LINDBERG Liverpool Lullabies. Waves of Wollongong (Lindberg)
View record and artist detailsRecord and Artist Details
Composer or Director: Evelyn Glennie
Genre:
Orchestral
Label: BIS
Magazine Review Date: 03/2021
Media Format: Super Audio CD
Media Runtime: 71
Mastering:
DDD
Catalogue Number: BIS2418

Tracks:
Composition | Artist Credit |
---|---|
Waves of Wollongong |
Christian Lindberg, Composer
Antwerp Symphony Orchestra Christian Lindberg, Conductor New Trombone Collective |
Liverpool Lullabies |
Christian Lindberg, Composer
Antwerp Symphony Orchestra Christian Lindberg, Trombone Evelyn Glennie, Composer |
Author: Richard Whitehouse
Given his prowess as trombonist and abilities as conductor, Christian Lindberg could hardly be called a ‘jack of all trades’ when it comes to composition, even if his avowedly intuitive approach to the latter has so far produced a stream of enjoyable if hardly memorable works.
As seems the case here. Inspired by wave formations off Australia’s eastern coast, The Waves of Wollongong (2009) translates this imagery into the interplay between nine trombones and orchestra, resulting in a sequence of eventful vignettes given cohesion largely through their contrasts of motion and dynamics. The New Trombone Collective audibly relish their turn in the spotlight, before the raucously affirmative close. Rather more subtlety is evident in Liverpool Lullabies (2016), less a concerto than a fantasy for percussion and orchestra based upon the composer’s journeys around the city together with childhood memories that likely set the mood for these engaging and always affectionate episodes. Not so much a day in the life as a journey from the first-person perspective that Evelyn Glennie graces with no little finesse.

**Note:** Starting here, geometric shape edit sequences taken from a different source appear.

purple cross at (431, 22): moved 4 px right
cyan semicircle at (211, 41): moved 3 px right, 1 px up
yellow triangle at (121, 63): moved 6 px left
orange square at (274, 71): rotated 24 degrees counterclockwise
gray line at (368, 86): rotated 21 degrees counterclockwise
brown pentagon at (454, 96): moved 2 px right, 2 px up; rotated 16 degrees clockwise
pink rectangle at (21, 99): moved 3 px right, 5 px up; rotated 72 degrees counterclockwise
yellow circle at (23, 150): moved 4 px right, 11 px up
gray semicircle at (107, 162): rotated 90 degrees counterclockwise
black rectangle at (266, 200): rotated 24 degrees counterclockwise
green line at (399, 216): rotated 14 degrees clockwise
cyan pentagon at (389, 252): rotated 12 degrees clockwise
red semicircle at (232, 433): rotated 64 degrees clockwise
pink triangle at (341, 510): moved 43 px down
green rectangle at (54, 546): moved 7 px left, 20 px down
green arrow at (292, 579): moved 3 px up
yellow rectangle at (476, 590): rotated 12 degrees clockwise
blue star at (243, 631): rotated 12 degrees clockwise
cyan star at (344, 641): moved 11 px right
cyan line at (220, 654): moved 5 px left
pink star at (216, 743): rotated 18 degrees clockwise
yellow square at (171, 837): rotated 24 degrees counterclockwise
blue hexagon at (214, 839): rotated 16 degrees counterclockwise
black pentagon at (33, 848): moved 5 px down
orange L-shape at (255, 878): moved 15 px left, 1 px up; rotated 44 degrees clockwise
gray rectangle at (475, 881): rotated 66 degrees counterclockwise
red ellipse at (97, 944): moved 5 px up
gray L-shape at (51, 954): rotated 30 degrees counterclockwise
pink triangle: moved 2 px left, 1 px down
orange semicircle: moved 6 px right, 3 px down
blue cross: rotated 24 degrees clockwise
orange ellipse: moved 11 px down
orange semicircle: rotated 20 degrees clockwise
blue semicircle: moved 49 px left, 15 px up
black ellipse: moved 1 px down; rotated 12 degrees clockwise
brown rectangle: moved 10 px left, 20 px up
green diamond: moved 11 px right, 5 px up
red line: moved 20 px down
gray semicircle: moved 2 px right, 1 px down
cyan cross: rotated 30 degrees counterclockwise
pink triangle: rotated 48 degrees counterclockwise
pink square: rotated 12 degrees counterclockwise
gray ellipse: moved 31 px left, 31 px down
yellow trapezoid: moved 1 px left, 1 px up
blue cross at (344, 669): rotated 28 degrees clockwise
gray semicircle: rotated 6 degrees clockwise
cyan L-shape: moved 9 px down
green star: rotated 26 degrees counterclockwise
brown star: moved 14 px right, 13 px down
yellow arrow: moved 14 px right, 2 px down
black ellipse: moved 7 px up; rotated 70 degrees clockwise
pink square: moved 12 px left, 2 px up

Most ambitious here is 2017, a work that started out as a latter-day counterpart to The Rite of Spring but ended up chronicling the composer’s experiences across the year in question; the titles of its (continuous) sections make explicit his response to the upending of assumed values in what becomes a struggle for the reassertion of truth. Whether its attendant tone of reconciliation proves at all premature only time will tell, but the enthusiasm of the Antwerp Symphony’s response conveys a belief in the essential rightness of Lindberg’s observations.
All three works gain from the superbly defined ambience of Antwerp’s Elisabethzaal, along with the composer’s pithy introductions. Anyone new to Lindberg should first hear his viola concerto Steppenwolf (8/18), to which this new release provides a worthwhile follow-up.